* **Selected text**:
Wealth and Poverty
Wealth results from producing things that consumers value most by sacrificing the least valuable combinations of labor and resources. The best place to begin a discussion of wealth is with the division of labor (or specialization), which Adam Smith discusses in the first chapter of Wealth of Nations. Understanding the conditions that create wealth also provides useful insight into those conditions that result in poverty.
Dividing workers’ tasks into narrow productive specialties increases the amount that can be produced by increasing one’s skills in that activity, reducing the time spent shifting from one activity to another, and increasing the amount of capital that one can effectively employ. If most workers had to make more than a small contribution to the production of the goods they were involved in producing, only a fraction of us would long survive, and those who did would live in extreme poverty, as most of what we now consume would be prohibitively costly. However, although specialization is necessary for producing the abundance of goods and services that constitute wealth, it is not sufficient. Specialization cannot be fully productive without freedom and coordination—the freedom of each individual to use his specialized skills in accordance with his knowledge of local conditions while somehow making sure that his actions are coordinated with countless others with the same freedom.
In an unfree economy, the decisions of remote planners lacking relevant information on local conditions are substituted for the decisions of those who have this information. As Hayek eloquently explained, centralizing economic decisions inevitably substitutes ignorance for the local knowledge essential for making choices fully consistent with the production of wealth.

(Records from a data collection)
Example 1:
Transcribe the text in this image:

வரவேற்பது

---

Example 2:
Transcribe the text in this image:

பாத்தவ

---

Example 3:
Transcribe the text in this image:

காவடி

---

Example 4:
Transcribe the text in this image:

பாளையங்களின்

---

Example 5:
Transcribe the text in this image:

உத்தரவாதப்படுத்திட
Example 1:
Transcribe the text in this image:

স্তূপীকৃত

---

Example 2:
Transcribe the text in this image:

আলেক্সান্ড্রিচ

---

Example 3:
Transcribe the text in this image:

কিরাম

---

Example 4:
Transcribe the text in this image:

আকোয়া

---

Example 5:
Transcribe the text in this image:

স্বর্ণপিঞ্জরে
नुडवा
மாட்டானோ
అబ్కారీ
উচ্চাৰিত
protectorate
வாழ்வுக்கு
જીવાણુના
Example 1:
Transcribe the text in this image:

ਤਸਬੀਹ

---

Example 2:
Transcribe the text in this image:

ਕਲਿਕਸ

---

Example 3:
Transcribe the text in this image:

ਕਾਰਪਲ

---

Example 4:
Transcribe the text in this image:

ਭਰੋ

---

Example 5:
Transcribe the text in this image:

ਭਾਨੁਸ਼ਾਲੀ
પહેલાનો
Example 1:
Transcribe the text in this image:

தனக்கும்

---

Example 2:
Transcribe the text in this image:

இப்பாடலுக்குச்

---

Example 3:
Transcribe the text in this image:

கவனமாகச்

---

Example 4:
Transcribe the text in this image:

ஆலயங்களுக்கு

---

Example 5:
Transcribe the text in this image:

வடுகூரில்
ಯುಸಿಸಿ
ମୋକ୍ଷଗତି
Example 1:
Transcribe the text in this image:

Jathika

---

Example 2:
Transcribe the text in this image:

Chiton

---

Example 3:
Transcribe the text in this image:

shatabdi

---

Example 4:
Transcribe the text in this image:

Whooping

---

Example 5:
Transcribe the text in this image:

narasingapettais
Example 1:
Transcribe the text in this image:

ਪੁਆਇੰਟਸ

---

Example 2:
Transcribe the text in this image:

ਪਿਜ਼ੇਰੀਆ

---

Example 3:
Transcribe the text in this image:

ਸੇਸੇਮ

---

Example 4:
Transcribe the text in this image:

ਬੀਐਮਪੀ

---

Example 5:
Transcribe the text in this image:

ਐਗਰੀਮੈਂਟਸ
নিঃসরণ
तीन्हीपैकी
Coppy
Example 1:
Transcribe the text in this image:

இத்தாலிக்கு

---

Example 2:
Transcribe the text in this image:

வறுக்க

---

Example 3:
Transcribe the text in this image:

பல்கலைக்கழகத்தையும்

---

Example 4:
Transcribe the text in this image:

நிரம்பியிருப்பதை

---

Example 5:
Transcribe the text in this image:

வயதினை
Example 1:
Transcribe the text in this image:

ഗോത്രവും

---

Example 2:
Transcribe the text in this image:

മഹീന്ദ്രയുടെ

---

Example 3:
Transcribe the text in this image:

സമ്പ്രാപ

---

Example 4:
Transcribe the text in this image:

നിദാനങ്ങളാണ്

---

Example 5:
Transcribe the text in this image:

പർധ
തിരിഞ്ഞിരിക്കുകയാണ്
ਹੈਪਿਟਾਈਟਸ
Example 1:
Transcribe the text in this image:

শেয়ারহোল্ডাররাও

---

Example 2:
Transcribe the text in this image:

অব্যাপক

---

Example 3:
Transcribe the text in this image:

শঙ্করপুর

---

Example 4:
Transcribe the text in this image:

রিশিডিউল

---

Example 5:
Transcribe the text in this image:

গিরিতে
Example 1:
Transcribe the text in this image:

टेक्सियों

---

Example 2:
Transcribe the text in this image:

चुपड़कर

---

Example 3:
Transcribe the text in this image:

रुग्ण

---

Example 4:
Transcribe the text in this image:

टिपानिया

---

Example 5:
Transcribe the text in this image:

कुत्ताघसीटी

* **Tasks to carry out**:
• 1. Return the passage of the wealth and poverty text running from "In an unfree" down to "production of wealth.", copied word for word.
• 2. Supply the next part of the text on wealth and poverty, picking up after its final sentence.

* **Exercise results**:
• 1.
In an unfree economy, the decisions of remote planners lacking relevant information on local conditions are substituted for the decisions of those who have this information. As Hayek eloquently explained, centralizing economic decisions inevitably substitutes ignorance for the local knowledge essential for making choices fully consistent with the production of wealth.

• 2.
Without overall coordination, each individual could be competent at what he is doing and could be adjusting well to local conditions, but is likely to fail to combine his activities with those of others to produce goods, much less the combination and quality of goods most valued by consumers. People often believe that this supposed inability to coordinate action over a distance suggests a trade-off between freedom and coordination. More freedom reduces coordination, and more coordination can be achieved only by reducing freedom. Thus, the best possibility seems to be some compromise between making decisions that fully utilize local information and coordinating the decisions that are made in the most productive way. Fortunately, this situation is one of the few where economists do not see a trade-off. Adam Smith’s fundamental insight, as developed in Wealth of Nations, is that the wealth-producing advantages of specialization can be realized—indeed, more fully realized—when there are no authorities attempting to coordinate private decisions. Coordination is best achieved without a coordinator. As Smith stated,
The statesman who should attempt to direct private people in what manner they ought to employ their capitals [including human capital embodied in labor], would not only load himself with a most unnecessary attention, but assume an authority which could safely be trusted, not only to no single person, but to no council or senate whatever, and which would nowhere be so dangerous as in the hands of a man who had folly and presumption enough to fancy himself fit to exercise it.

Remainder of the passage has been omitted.